[Page text]
Mus is a card game widely played in Spain, France and Hispanic America. Originating in the Basque Country, it is a vying game. The first reference to this game dates back to 1745, when Manuel Larramendi, philologist and Jesuit Basque, quoted it in a trilingual dictionary (Basque-Spanish-Latin).

In Spain it is the most widely played card game, spawning several Mus clubs or peñas and becoming a staple game among college students. It is not uncommon to hear the Basque terms, such as órdago (from Basque hor dago, "there it is") used by Spanish speakers, often without them being aware of the literal meanings of the terms and phrases.

The origin of the word Mus is uncertain. It could come from the Basque language, where musu means "kiss", the established signal of the better possible card combination (3 Kings and one Ace). Larramendi wrote about the word mus or "musu" meaning lips or face and suggests that the name of the game could have derived from the facial gestures used while playing.

According to another theory, the word "mus" comes from the Latin musso, that means "keep silent". It is conjugated as mus ("I keep silent"), in opposition to "talk", that is the word used to open the game.

A third hypothesis is that the word may have come from the French mouche ("fly"), from Latin mussula, although the concept "fly" has no relevance to any part of the game.

==History==
Basque emigrants carried the game to other countries such as the US and Australia, where it is played in Basque clubs. Nowadays there is an international Mus tournament, in addition to many national and regional competitions.

==Description==
The game is played between two opposing pairs of players with the Spanish deck which has 40 cards, without eights, nines, tens, or jokers. Mus has a variety of different rules in the different regions of Spain.

The game has four rounds:
- Handia ("Biggest"): playing for the highest combination of cards.
- Txikia ("Smallest"): playing for the lowest combination of cards.
- Pareak ("Pairs"): playing for the best matching card combination.
- Jokoa ("Game"): playing for cards total values of 31 or more. Sometimes replaced by a Puntua (Point) special round.

In each of these four rounds players take by order a call each, verbalizing (usually after discussing it with their partner) whether the partnership will bid (envido) or pass (paso) which only results in skipping call turn to next player. After all four players have spoken each round, the bids (apostua) made are left hanging until the scoring round at the end. If no bet was made and all four players passed to bid, the round is "in pass" and will be decided at the end of the hand for a reduced value of just one point.

[Exercise data]
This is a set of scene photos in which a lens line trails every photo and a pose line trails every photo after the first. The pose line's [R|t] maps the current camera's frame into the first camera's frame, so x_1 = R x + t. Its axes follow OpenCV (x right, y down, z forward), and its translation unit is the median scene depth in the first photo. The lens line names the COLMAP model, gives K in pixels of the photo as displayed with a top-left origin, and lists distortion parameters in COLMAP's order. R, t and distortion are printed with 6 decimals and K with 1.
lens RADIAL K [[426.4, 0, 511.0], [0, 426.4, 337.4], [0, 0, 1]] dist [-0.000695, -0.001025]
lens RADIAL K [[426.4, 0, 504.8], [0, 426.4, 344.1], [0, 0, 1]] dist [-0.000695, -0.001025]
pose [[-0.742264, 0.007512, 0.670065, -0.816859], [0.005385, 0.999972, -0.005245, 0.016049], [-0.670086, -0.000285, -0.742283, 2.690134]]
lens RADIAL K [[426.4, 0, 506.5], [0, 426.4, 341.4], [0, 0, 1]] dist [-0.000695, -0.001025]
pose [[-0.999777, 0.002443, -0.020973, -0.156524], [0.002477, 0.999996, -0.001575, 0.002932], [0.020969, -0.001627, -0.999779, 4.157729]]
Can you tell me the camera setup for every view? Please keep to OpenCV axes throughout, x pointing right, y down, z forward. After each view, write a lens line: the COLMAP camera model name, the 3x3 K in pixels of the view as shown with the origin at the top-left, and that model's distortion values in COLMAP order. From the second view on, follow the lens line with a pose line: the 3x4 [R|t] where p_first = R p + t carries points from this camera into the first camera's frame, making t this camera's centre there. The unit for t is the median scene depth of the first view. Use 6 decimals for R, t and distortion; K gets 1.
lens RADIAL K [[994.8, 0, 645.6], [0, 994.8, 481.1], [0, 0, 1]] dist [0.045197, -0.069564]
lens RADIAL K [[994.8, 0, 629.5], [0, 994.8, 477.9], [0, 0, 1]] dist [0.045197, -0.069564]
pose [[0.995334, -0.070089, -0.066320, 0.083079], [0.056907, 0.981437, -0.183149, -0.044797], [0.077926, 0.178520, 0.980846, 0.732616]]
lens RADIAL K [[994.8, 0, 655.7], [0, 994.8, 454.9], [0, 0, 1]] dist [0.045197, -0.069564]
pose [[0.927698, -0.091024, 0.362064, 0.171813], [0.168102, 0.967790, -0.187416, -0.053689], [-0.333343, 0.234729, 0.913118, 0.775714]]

[To do]
1 – The text on Mus names the four rounds of the game. List each round's Basque name with the English meaning the text gives for it.
2 – Translate this sentence from the text on Mus into Spanish: "Basque emigrants carried the game to other countries such as the US and Australia, where it is played in Basque clubs."

[Solutions in order]
1 –
- Handia ("Biggest")
- Txikia ("Smallest")
- Pareak ("Pairs")
- Jokoa ("Game")

2 – Los emigrantes vascos llevaron el juego a otros países como Estados Unidos y Australia, donde se juega en clubes vascos.